• _What is expected_:
Give the lines again exactly as they appear below, from the line with "Lá mâm xôi chữa" to the line with "Key Comments on", both included, and only those lines. Leave every picture out.

== Segment start ==

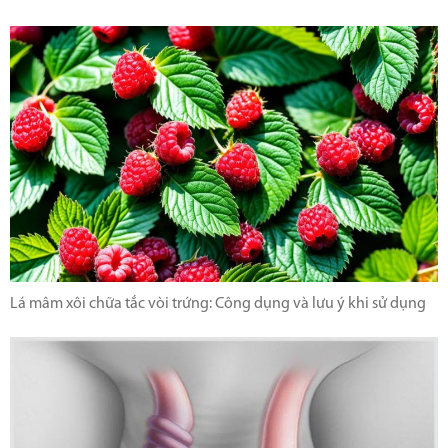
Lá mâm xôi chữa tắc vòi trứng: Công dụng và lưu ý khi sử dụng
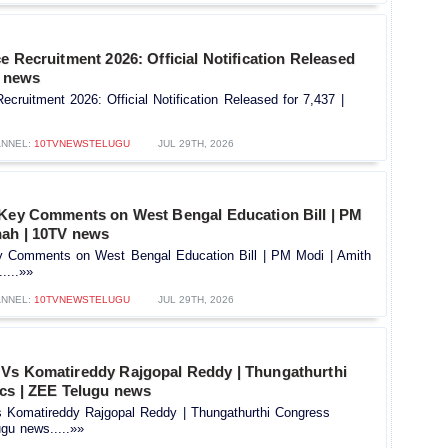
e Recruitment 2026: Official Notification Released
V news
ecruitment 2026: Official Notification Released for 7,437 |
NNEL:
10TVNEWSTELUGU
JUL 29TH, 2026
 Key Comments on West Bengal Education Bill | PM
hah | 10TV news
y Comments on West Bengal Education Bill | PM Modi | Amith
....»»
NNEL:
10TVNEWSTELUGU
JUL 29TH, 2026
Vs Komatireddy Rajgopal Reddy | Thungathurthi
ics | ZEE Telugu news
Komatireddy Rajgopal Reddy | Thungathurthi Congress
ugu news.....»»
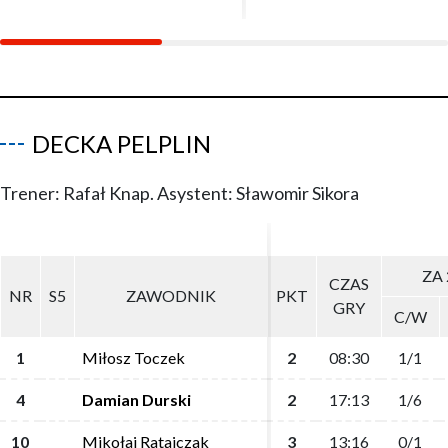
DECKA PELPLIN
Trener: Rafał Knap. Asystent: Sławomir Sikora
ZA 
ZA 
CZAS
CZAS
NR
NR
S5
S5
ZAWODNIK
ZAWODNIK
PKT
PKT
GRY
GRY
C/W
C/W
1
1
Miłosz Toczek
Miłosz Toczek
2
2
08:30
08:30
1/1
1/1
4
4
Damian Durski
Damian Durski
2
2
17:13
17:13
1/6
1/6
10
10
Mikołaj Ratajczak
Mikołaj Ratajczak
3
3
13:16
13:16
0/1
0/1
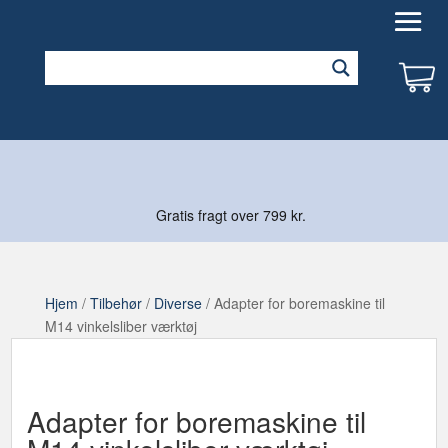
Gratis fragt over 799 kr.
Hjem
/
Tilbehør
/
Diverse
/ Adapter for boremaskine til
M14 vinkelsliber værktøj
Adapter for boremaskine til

== Segment end ==
== Segment start ==

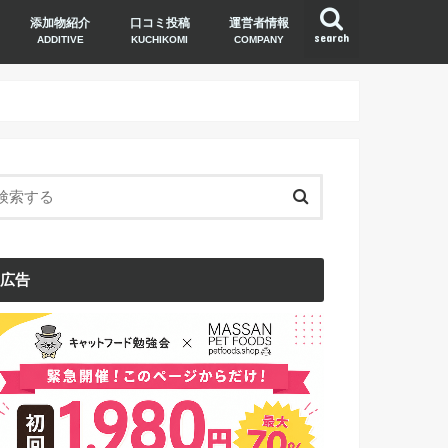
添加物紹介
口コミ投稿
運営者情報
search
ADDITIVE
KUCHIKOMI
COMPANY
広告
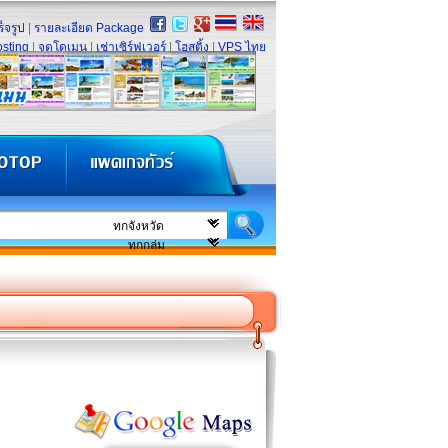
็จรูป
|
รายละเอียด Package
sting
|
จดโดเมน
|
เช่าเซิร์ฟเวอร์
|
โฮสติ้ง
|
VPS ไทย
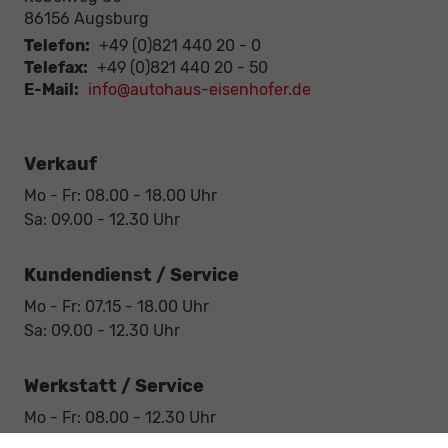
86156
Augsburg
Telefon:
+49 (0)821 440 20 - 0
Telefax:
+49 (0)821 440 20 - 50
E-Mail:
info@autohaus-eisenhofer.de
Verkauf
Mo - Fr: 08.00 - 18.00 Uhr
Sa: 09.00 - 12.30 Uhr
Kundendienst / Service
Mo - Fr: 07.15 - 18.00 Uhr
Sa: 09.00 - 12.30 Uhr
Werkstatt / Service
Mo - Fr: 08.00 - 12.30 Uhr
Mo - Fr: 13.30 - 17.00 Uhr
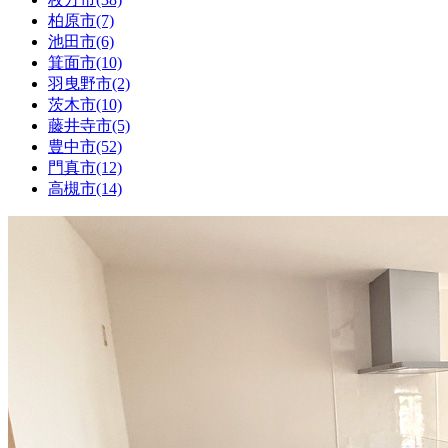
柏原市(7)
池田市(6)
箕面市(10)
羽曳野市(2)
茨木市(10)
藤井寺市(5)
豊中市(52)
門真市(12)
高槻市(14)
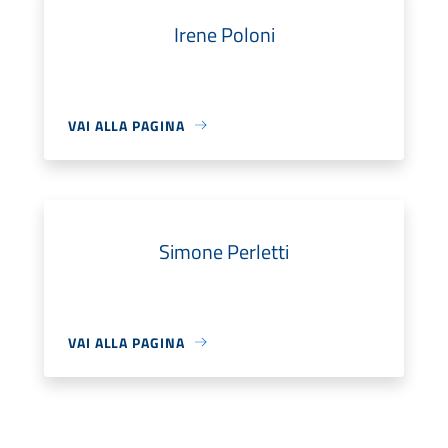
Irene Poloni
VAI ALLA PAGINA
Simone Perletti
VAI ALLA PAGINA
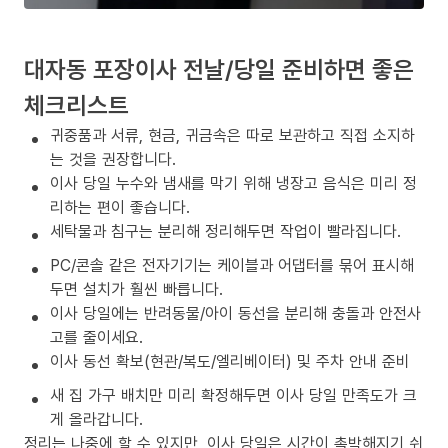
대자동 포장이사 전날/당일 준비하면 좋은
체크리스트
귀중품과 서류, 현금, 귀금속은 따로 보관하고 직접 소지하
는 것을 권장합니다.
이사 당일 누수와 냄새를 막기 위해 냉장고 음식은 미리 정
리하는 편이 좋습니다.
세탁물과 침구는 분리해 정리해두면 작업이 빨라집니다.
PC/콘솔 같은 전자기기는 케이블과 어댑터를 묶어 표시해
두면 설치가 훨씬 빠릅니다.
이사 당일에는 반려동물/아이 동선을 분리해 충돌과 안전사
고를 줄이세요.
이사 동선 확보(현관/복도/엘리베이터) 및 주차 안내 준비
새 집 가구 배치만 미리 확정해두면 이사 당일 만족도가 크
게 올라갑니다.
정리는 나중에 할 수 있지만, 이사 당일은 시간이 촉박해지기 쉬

== Segment end ==

• _Response_:
Lá mâm xôi chữa tắc vòi trứng: Công dụng và lưu ý khi sử dụng
e Recruitment 2026: Official Notification Released
V news
ecruitment 2026: Official Notification Released for 7,437 |
NNEL:
10TVNEWSTELUGU
JUL 29TH, 2026
 Key Comments on West Bengal Education Bill | PM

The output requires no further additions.